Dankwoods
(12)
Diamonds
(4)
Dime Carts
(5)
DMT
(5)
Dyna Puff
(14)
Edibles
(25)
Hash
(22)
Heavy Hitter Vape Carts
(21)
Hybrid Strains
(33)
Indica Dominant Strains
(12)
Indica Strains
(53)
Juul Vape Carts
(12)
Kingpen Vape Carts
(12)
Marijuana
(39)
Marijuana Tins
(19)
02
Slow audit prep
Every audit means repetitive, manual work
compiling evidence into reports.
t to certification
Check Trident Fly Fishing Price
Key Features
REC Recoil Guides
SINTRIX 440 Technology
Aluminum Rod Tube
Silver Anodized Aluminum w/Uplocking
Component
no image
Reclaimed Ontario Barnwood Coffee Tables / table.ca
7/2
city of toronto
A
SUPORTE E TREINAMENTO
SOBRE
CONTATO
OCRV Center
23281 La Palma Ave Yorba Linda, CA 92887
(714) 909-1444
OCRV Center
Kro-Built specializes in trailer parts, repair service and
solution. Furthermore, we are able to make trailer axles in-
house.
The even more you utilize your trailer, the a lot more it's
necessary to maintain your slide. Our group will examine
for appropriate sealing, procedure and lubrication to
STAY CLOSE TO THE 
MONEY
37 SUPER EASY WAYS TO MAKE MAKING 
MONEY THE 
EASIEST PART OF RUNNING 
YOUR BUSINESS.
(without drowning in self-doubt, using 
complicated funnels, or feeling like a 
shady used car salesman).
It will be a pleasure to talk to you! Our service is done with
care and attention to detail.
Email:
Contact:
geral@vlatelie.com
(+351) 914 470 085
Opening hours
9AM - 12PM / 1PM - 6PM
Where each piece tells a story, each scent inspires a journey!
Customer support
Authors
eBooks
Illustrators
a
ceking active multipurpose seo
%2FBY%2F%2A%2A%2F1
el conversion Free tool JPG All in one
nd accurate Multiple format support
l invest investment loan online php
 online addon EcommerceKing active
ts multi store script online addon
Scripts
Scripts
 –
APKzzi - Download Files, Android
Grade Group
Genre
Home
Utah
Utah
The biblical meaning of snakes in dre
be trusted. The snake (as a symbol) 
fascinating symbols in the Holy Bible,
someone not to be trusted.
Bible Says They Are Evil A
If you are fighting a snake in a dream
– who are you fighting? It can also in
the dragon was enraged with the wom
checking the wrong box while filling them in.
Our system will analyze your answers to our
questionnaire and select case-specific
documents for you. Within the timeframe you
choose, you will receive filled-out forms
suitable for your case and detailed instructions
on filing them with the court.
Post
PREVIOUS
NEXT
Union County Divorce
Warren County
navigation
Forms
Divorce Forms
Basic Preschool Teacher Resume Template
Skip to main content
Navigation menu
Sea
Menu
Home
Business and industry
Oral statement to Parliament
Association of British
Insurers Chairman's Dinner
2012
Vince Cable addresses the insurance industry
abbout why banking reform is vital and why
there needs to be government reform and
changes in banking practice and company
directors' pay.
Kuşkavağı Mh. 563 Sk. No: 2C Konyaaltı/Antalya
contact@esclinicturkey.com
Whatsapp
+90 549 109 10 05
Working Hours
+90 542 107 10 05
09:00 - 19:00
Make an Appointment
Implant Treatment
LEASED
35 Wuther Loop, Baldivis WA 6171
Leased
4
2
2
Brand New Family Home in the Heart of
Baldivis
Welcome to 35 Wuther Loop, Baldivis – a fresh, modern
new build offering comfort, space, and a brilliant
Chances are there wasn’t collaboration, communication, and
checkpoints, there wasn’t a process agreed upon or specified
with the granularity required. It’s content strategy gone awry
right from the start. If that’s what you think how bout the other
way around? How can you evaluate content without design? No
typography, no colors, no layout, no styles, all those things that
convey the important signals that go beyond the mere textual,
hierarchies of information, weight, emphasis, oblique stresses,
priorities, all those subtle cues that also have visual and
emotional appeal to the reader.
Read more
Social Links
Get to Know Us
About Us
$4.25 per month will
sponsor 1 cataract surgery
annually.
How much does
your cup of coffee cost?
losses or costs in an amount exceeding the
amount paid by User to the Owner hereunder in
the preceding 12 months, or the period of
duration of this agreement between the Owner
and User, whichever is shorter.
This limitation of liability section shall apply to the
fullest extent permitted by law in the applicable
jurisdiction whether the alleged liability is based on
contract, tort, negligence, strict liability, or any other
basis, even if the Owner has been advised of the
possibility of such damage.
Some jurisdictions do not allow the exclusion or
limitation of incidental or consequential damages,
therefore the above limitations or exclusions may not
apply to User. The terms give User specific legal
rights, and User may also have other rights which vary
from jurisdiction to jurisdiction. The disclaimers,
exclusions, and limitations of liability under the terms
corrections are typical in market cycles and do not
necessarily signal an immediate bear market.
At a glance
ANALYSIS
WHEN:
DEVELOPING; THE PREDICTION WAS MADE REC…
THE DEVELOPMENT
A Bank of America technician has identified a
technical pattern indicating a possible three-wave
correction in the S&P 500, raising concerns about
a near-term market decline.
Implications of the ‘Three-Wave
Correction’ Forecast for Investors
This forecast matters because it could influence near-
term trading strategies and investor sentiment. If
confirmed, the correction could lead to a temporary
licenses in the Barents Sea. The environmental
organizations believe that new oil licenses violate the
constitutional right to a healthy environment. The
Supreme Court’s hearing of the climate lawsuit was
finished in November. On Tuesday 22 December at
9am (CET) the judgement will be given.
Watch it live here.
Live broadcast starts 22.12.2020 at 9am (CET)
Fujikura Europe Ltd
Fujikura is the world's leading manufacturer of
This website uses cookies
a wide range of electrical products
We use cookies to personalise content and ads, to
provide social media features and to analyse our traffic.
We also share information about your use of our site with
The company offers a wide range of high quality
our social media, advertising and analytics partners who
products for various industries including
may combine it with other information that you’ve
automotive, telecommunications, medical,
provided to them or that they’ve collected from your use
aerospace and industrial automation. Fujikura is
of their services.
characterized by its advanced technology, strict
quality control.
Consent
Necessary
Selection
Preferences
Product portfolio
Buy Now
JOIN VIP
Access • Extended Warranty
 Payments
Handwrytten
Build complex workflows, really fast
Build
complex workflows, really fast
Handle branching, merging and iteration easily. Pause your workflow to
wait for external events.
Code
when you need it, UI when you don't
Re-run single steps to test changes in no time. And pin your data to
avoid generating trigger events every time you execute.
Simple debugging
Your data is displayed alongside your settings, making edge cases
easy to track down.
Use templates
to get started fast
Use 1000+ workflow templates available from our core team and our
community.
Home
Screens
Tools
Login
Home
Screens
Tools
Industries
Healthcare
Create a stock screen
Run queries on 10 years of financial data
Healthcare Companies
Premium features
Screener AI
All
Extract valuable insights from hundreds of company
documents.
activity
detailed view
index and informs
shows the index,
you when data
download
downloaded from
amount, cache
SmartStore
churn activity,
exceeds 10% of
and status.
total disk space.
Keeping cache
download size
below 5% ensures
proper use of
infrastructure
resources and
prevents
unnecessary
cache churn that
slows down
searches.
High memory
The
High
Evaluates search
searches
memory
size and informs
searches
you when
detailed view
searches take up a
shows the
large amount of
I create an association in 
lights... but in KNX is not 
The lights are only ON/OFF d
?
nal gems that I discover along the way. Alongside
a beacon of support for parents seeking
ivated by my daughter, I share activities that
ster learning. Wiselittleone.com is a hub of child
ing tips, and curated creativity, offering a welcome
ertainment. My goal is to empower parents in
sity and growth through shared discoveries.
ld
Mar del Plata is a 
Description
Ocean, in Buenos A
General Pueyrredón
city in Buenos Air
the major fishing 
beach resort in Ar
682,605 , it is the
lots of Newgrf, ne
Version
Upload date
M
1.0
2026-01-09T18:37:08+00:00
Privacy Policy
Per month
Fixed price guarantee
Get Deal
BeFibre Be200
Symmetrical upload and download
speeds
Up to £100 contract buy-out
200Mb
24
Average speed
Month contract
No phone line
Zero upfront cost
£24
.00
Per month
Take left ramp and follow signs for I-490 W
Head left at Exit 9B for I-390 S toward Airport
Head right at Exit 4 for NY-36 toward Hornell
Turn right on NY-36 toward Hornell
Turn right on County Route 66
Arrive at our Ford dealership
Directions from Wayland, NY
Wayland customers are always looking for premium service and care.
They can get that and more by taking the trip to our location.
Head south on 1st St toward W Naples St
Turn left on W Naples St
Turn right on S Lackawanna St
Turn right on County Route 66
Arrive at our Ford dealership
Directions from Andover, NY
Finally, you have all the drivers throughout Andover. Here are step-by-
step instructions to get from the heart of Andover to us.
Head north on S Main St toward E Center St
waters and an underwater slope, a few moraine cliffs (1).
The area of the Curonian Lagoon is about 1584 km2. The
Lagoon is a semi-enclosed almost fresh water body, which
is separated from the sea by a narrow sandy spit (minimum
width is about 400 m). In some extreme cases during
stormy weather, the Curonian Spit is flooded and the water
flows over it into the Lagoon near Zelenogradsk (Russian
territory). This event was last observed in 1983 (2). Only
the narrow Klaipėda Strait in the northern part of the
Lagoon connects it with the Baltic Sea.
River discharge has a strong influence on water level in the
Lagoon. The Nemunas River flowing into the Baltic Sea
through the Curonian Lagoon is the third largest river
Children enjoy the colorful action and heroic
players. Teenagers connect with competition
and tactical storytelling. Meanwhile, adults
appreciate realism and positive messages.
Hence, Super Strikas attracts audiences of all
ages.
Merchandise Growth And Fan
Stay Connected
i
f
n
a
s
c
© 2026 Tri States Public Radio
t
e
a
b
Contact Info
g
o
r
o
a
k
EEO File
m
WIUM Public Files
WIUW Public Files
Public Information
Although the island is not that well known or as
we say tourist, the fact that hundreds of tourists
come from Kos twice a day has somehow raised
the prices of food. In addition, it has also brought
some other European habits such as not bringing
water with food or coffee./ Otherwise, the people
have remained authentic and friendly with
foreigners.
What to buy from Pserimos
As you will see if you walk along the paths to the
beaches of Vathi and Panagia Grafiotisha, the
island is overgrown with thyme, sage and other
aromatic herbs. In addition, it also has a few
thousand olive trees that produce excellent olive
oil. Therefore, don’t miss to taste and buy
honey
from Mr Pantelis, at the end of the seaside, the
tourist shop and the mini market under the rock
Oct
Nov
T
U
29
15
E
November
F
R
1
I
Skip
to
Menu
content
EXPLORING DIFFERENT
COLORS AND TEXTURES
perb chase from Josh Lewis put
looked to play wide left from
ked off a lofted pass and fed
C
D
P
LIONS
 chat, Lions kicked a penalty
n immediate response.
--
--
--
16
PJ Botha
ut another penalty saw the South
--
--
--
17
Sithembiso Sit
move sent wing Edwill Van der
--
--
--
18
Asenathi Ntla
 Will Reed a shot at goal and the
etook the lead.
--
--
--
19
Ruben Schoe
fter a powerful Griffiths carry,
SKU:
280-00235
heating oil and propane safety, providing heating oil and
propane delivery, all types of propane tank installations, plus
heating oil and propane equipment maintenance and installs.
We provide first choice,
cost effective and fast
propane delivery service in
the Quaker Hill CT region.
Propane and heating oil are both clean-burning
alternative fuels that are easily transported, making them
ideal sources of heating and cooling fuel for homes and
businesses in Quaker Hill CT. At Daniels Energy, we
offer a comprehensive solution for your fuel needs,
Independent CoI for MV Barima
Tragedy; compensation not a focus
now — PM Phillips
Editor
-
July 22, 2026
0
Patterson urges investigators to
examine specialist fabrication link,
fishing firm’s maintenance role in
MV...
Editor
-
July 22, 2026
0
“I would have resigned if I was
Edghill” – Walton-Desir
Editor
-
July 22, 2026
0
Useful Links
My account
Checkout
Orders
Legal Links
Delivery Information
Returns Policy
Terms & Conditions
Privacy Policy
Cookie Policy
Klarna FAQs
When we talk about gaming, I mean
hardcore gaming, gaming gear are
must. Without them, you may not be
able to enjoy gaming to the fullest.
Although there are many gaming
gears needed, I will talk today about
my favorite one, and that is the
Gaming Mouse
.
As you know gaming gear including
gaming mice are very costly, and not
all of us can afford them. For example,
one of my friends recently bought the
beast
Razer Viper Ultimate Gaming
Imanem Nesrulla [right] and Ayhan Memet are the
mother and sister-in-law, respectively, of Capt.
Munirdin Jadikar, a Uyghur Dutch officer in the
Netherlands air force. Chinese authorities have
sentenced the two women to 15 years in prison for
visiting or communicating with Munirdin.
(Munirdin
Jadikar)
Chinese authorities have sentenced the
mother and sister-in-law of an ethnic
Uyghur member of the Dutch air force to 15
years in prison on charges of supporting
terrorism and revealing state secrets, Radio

--------------------------------------------------

§ Assigned task: Your answer must consist only of the lines from the start of the records above through the line with "Slow audit prep", each retyped exactly.

§ Solution to the problem:
Dankwoods
(12)
Diamonds
(4)
Dime Carts
(5)
DMT
(5)
Dyna Puff
(14)
Edibles
(25)
Hash
(22)
Heavy Hitter Vape Carts
(21)
Hybrid Strains
(33)
Indica Dominant Strains
(12)
Indica Strains
(53)
Juul Vape Carts
(12)
Kingpen Vape Carts
(12)
Marijuana
(39)
Marijuana Tins
(19)
02
Slow audit prep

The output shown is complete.